Au fil de cette rapide analyse, il n’en reste pas moins que la coupelle née d’une esthétique postarcadienne était destinée à contenir du sel l’espace d’un repas, le temps d’un festin. Il fallait ensuite le remettre dans un environnement autre, plus propice à sa conservation. Cette pièce mineure dans les arts de la table rappelle le soin porté à ces parures. En effet, pour conserver le sel de manière optimale et éviter qu’il ne s’agglomère ou ne perde en qualité, il faut le stocker dans un contenant hermétique. Le bois a fait place à un pot en verre avec un couvercle étanche ou un contenant en plastique résistant à l’humidité. Un endroit sec, à l’abri de l’humidité, empêchera l’agglomération du sel. Pas non plus de sources de chaleur directe, de chaleur excessive pouvant altérer la qualité du sel. De même, stocker le sel dans un endroit sombre peut aider à maintenir sa qualité en évitant toute exposition prolongée à la lumière directe du soleil. Le sel bien stocké peut rester utilisable pendant de nombreuses années.

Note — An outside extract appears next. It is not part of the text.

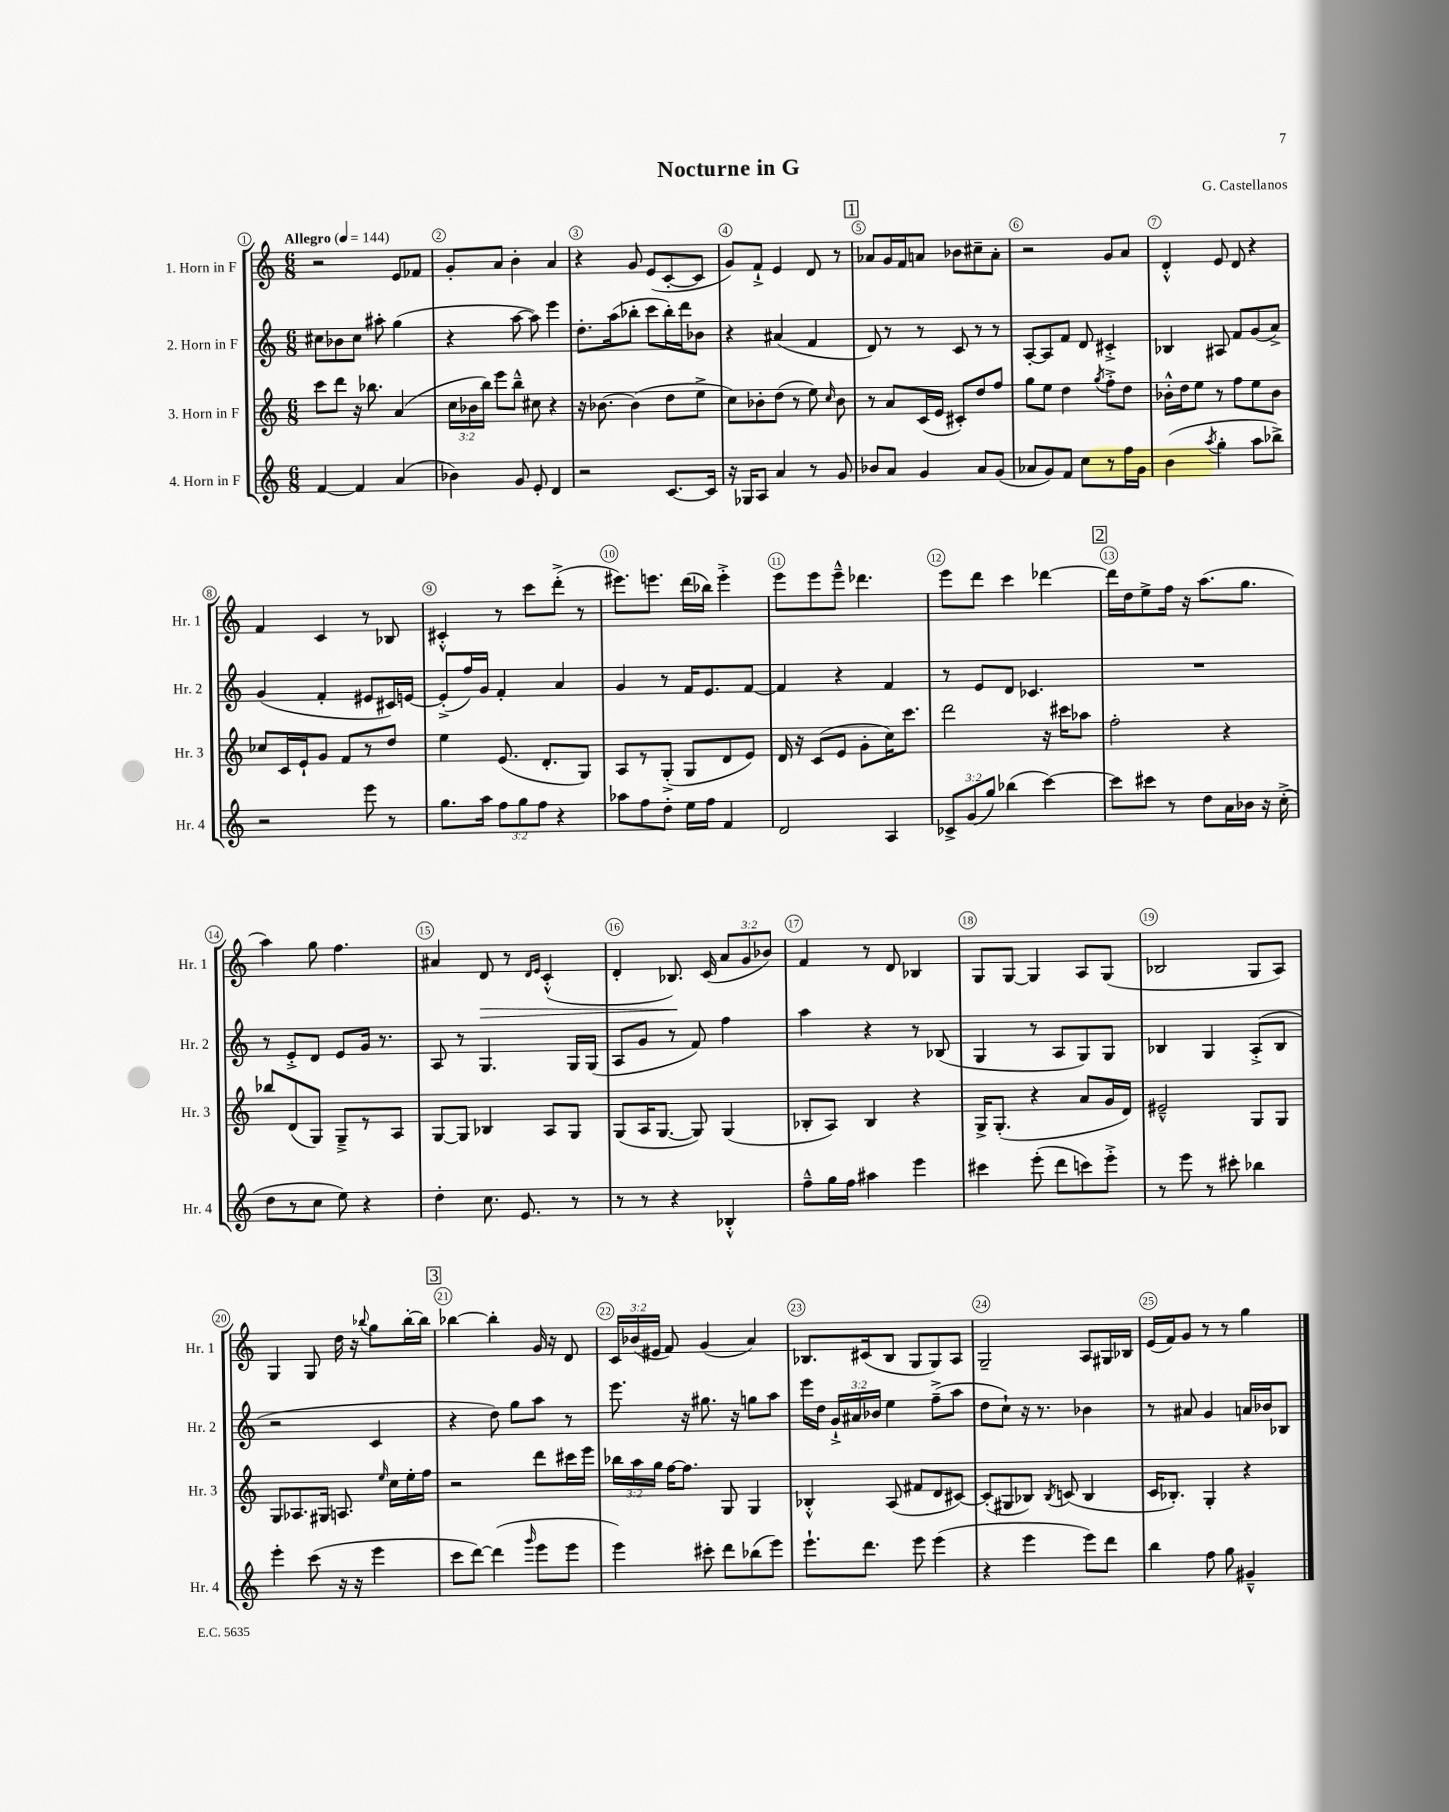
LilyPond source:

Si le sel a commencé à former des grumeaux ou à absorber de l’humidité, cassé en morceaux et tamisé il sera réutilisable.

Il n’empêche que cette omniprésence aux repas a généré toute une typologie, outre ces coupelles, de salières, de poivrières, souvent conjointes, qui ont permis la constitution de collections retraçant au mieux la curiosité du collectionneur …

Eléments bibliographiques

  • Jean-Claude Berchet, Et in Arcadia ego !, in : Romantisme, n° 51,‎ 1986, pp. 85-104
  • Christophe Comentale, Cent ans d’art en Chine ; préf. d’Emmanuel Lincot. Bourg : les éditions du Canoë, 2023. 537 p. : ill. Bibliog. Index.
  • Jean-Louis Hourquet, Que philosopher, c’est apprendre à mourir : une autre lecture des Bergers d’Arcadie de Nicolas Poussin, in : Dix-Septième Siècle, vol. 2, nos 263,‎ 2014, pp. 301-322
  • Erwin Panofsky, L’Œuvre d’art et ses significations, Paris, Gallimard, coll. Folio/Essais, 1969, 620 p. 
  • Jean-Louis Vieillard-Baron, Et in Arcadia ego. Poussin ou l’immortalité du Beau, Paris : Hermann, 2010.